Python Now a First-Class Language on Spark, Databricks Says
The Apache Spark community has made significant improvements to Python support, making it a first-class language, no longer a clunky add-on. This is a significant development, as Python is the world’s most popular programming language.
Python programming
In the past, Python users have been dismayed by the poor integration with Apache Spark, including its tendency to be buggy. However, the folks at Databricks, who lead the development of Apache Spark, took these comments to heart and pledged to do something about Python’s poor integration and performance with Spark.
The work commenced in 2020 around Project Zen, with the goal of providing a more soothing and copasetic experience for Python coders writing Spark jobs. Project Zen has already resulted in better integration between Python and Spark. Over the years, various Zen-based features have been released, including a redesigned pandas UDF, better error reporting in Spark 3.0, and making PySpark more Pythonic and user-friendly in Spark 3.1.
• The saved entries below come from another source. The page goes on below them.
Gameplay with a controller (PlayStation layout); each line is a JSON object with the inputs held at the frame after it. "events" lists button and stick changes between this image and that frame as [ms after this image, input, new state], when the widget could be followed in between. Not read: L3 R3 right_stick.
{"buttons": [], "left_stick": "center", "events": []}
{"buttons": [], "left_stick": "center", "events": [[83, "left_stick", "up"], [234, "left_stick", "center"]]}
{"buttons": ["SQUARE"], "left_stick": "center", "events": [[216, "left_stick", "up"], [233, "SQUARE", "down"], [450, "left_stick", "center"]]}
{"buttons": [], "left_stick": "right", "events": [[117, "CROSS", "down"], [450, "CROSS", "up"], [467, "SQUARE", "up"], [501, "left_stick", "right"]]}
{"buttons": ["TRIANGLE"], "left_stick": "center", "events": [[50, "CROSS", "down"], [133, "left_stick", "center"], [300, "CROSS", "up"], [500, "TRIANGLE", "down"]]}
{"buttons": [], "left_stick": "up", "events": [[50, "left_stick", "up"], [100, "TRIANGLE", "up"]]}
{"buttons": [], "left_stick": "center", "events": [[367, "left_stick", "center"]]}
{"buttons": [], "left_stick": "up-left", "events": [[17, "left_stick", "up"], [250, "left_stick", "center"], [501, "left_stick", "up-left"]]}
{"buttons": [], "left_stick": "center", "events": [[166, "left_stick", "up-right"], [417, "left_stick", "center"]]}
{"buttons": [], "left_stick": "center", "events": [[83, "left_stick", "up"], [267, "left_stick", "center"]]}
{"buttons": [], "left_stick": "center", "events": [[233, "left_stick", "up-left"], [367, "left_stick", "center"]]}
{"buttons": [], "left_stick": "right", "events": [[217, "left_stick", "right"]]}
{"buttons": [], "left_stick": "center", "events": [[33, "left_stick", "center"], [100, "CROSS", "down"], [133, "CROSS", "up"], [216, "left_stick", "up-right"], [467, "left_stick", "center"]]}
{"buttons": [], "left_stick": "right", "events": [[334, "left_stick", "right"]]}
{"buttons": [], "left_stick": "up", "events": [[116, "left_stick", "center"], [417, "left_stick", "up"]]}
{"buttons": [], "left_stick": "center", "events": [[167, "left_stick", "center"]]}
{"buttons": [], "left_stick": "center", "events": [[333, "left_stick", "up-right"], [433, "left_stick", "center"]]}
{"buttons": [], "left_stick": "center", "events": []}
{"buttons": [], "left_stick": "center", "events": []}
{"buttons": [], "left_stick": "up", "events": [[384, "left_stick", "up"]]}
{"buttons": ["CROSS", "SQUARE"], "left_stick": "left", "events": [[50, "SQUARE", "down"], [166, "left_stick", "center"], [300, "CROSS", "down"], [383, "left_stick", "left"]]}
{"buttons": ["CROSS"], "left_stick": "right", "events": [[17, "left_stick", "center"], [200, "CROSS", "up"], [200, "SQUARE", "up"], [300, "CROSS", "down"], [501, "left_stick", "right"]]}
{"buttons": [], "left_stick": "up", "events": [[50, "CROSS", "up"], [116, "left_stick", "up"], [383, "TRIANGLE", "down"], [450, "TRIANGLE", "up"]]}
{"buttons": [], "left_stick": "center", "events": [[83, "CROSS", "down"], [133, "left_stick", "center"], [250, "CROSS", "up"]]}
Writing Spark jobs in Scala is the native way of writing it. So that’s the way that Spark is most likely to understand your job, and it’s not going to be as buggy. - Zach Wilson, Airbnb engineer
The work continued through Spark 3.4 and into Spark 4.0, which was released to public preview on June 3. According to Reynold Xin, co-founder and Chief Architect at Databricks, all the investments in Zen are paying off.
Spark 4.0
Python is no longer the buggy language that it once was. In fact, Xin says so much improvement has been made that, at some levels, Python has overtaken Scala in terms of capabilities. There are many Python features that are not even available in Scala, including defining a UDF and using that to connect to arbitrary data sources.
This slide summarizes a lot of the key important features for PySpark in Spark 3 and Spark 4. And if you look at them, it really tells you Python is no longer just a bolt-on onto Spark, but rather a first-class language. - Reynold Xin
The enhancements undoubtedly will help the PySpark community get more work done. Python was already the most popular language in Spark before the latest batch of improvements. So it’s interesting to note the level of usage that Python-developed jobs are getting on the Databricks platform, which is one of the biggest big data systems on the planet.
According to Xin, an average of 5.5 billion Python on Spark 3.3 queries run on Databricks every single day. The comp-sci PhD says that that work—with one Spark language on one version of Spark—exceeds the volume of every other data warehousing platforms on the planet.
Databricks
In conclusion, Python is now a first-class language on Spark, and this development is expected to have a significant impact on the PySpark community. With the continued improvements, Python developers can now write Spark jobs with confidence, knowing that they have a robust and reliable platform to work with.